EL SINDROME DEL ODIO

En un grupo de WhatsApp fui testigo de un nuevo altercado sin sentido y con consecuencias muy negativas para el colectivo al que pertenezco, por fortuna, somos más los que logramos contener el incidente, y no salió del chatear, pero es algo que invita a la reflexión y a tomar medidas por el bien de todos.

Lamentablemente es algo cada vez más frecuente, parte de la crisis por la que pasamos todos los que venimos de Venezuela, hablo del síndrome del odio. No es un caso aislado, se ve mucho entre quienes migran a otro país escapando de guerras y dictaduras, y si bien es algo comprensible por las penurias vividas y lo difícil que es adaptarse a un entorno diferente, a dejar atrás en muchos casos una buena vida, un negocio, o una profesión, lo cierto es que solo deja aflorar lo peor de la naturaleza del gentilicio.
No tiene sentido que interceptemos a alguien y le acusemos a gritos de traidor, es terrible que se le persiga y se le acose por el mismo motivo. ¿Qué ganamos haciendo algo así?

Ganamos afianzar la mala fama del latinoamericano por buscar problemas, de violento, ruidoso, grosero y de poco fíable. Ganamos que le despidan de su trabajo o le boten de su alquiler, pero también nos cierra la puerta a nosotros a esos trabajos y a una vivienda digna. Ganamos exponer a nuestros hijos al bulling, a que la gente nos tenga más desconfianza… ¿Eso es ganar?

Pongamos la cabeza fría y veamos algo que aunque duela, no es más que la realidad: Migramos, ya no vivimos en nuestro país, por lo tanto debemos hacer vida en un entorno con sus propias miserias y problemas, aquí el que te da trabajo no le va a importar si eres chavista u opositor, lo que le va a importar es que cumplas con tu trabajo y no des problemas. Aquí te vas a conseguir probablemente con la mala suerte de no encontrar trabajo en tu profesión, deberás trabajar en esos sectores que nadie quiere, ganando poco, trabajando mucho y con 50 o 100 como tu, esperando su turno.
Al que vive aquí poco le importa tus estudios, tus logros y tu inclinación política, ya sabe que no es la suya, que hablas diferente, que eres diferente y que vienes de un país al que no puedes regresar, al menos por un largo tiempo.

Les invito a la reflexión, a sanar ese odio, que solo trae problemas y cierra puertas y ventanas, las comunidades de tu país están abiertas para ayudar y sanar esas heridas, para que busquen un poquito de calor de hogar y para ayudarnos a destacar las cosas buenas de nuestro gentilicio.
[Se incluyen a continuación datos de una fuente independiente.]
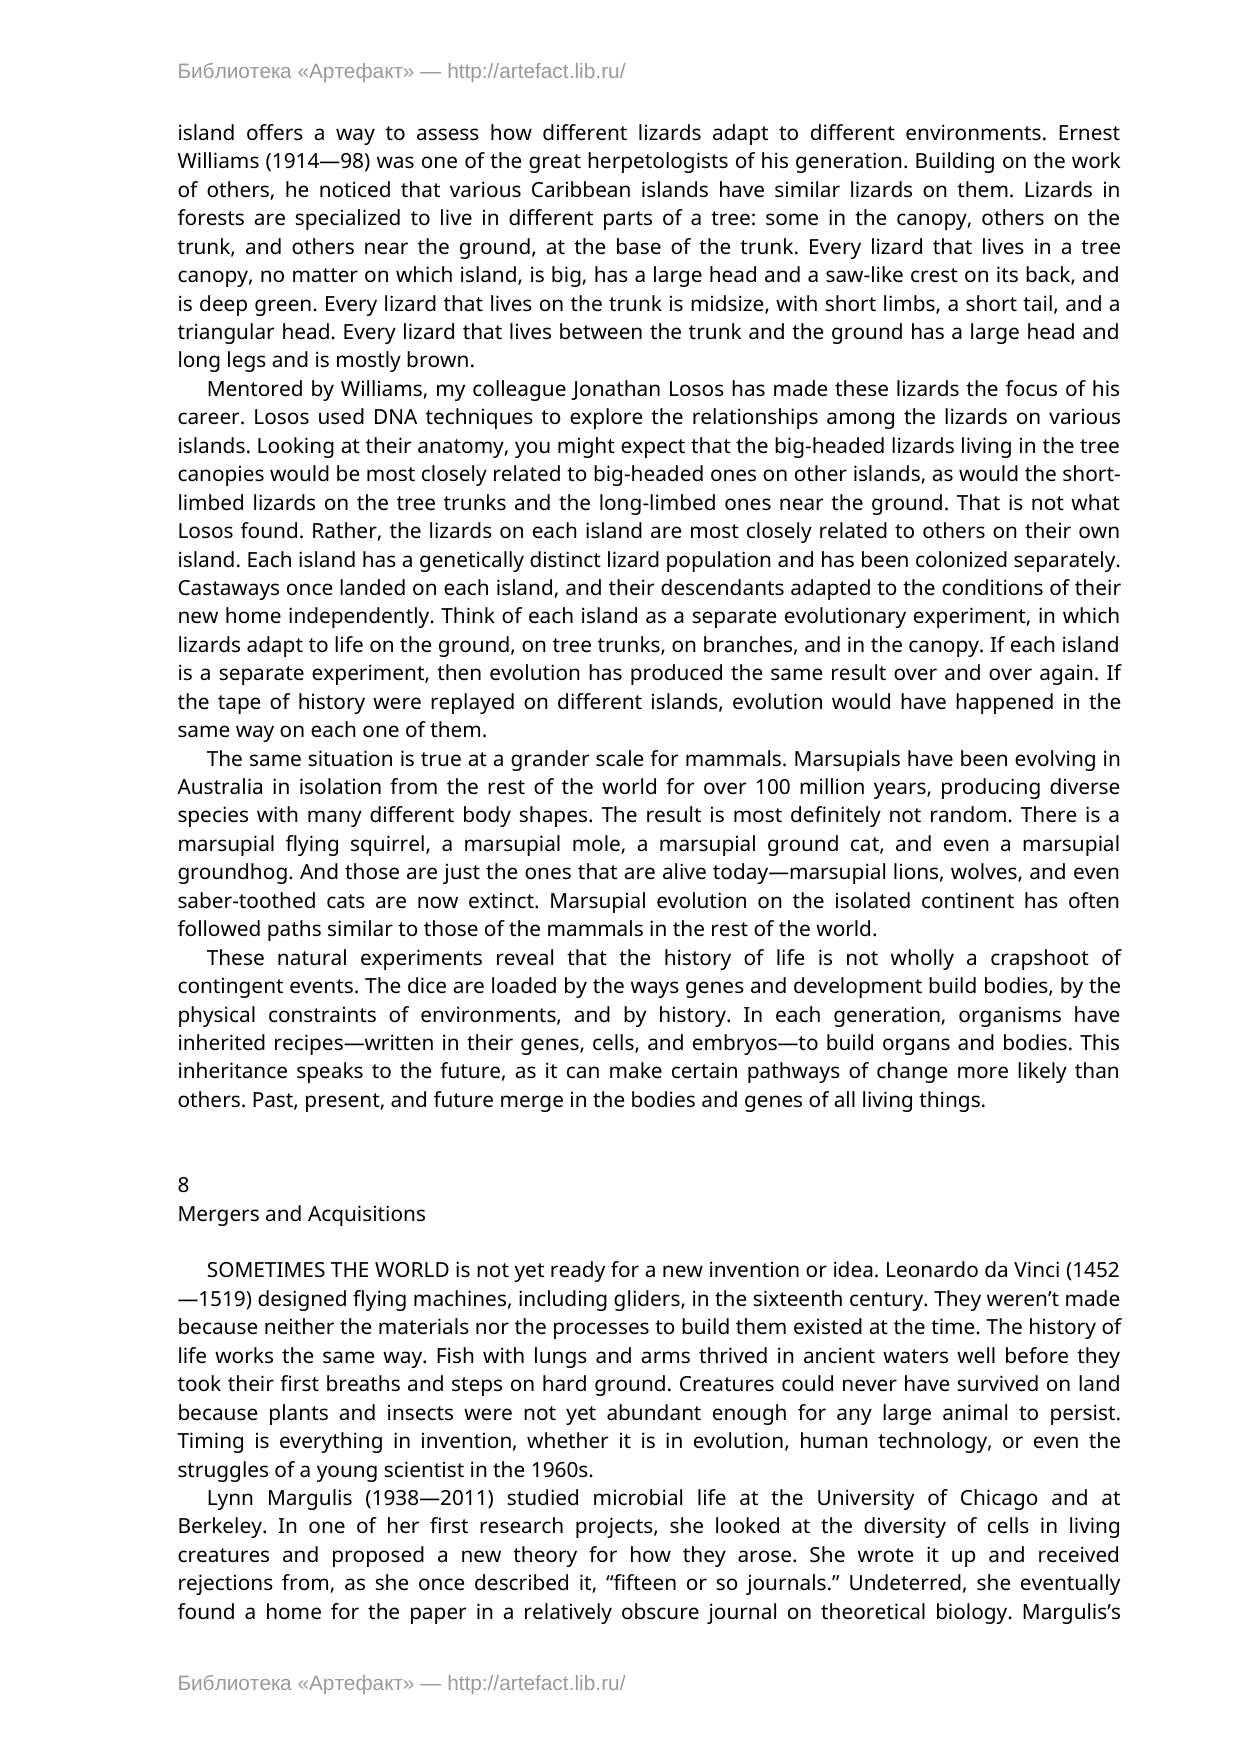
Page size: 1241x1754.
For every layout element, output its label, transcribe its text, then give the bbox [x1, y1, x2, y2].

text The same situation is true at a grander scale for mammals. Marsupials have been evolving in Australia in isolation from the rest of the world for over 100 million years, producing diverse species with many different body shapes. The result is most definitely not random. There is a marsupial flying squirrel, a marsupial mole, a marsupial ground cat, and even a marsupial groundhog. And those are just the ones that are alive today—marsupial lions, wolves, and even saber-toothed cats are now extinct. Marsupial evolution on the isolated continent has often followed paths similar to those of the mammals in the rest of the world. [177, 744, 1122, 943]
subtitle Mergers and Acquisitions [177, 1199, 1122, 1227]
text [177, 118, 1122, 374]
subtitle 8 [177, 1170, 1122, 1199]
text Mentored by Williams, my colleague Jonathan Losos has made these lizards the focus of his career. Losos used DNA techniques to explore the relationships among the lizards on various islands. Looking at their anatomy, you might expect that the big-headed lizards living in the tree canopies would be most closely related to big-headed ones on other islands, as would the short-limbed lizards on the tree trunks and the long-limbed ones near the ground. That is not what Losos found. Rather, the lizards on each island are most closely related to others on their own island. Each island has a genetically distinct lizard population and has been colonized separately. Castaways once landed on each island, and their descendants adapted to the conditions of their new home independently. Think of each island as a separate evolutionary experiment, in which lizards adapt to life on the ground, on tree trunks, on branches, and in the canopy. If each island is a separate experiment, then evolution has produced the same result over and over again. If the tape of history were replayed on different islands, evolution would have happened in the same way on each one of them. [177, 374, 1122, 744]
text These natural experiments reveal that the history of life is not wholly a crapshoot of contingent events. The dice are loaded by the ways genes and development build bodies, by the physical constraints of environments, and by history. In each generation, organisms have inherited recipes—written in their genes, cells, and embryos—to build organs and bodies. This inheritance speaks to the future, as it can make certain pathways of change more likely than others. Past, present, and future merge in the bodies and genes of all living things. [177, 943, 1122, 1113]
text SOMETIMES THE WORLD is not yet ready for a new invention or idea. Leonardo da Vinci (1452—1519) designed flying machines, including gliders, in the sixteenth century. They weren’t made because neither the materials nor the processes to build them existed at the time. The history of life works the same way. Fish with lungs and arms thrived in ancient waters well before they took their first breaths and steps on hard ground. Creatures could never have survived on land because plants and insects were not yet abundant enough for any large animal to persist. Timing is everything in invention, whether it is in evolution, human technology, or even the struggles of a young scientist in the 1960s. [177, 1256, 1122, 1483]
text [177, 1483, 1122, 1625]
No nos pidan que les apoyemos en perseguir y castigar, las cacerías de brujas se terminaron allá por el siglo XVIII y murieron muchos inocentes en nombre de la justicia…

La justicia llegará y pagarán lo que deban pagar, no hagamos más difícil su llegada, vivamos en paz, ahora es momento de unir fuerzas para salir adelante y atender otras realidades que son, mas actuales, mas urgentes y con las que tendremos que vivir en adelante.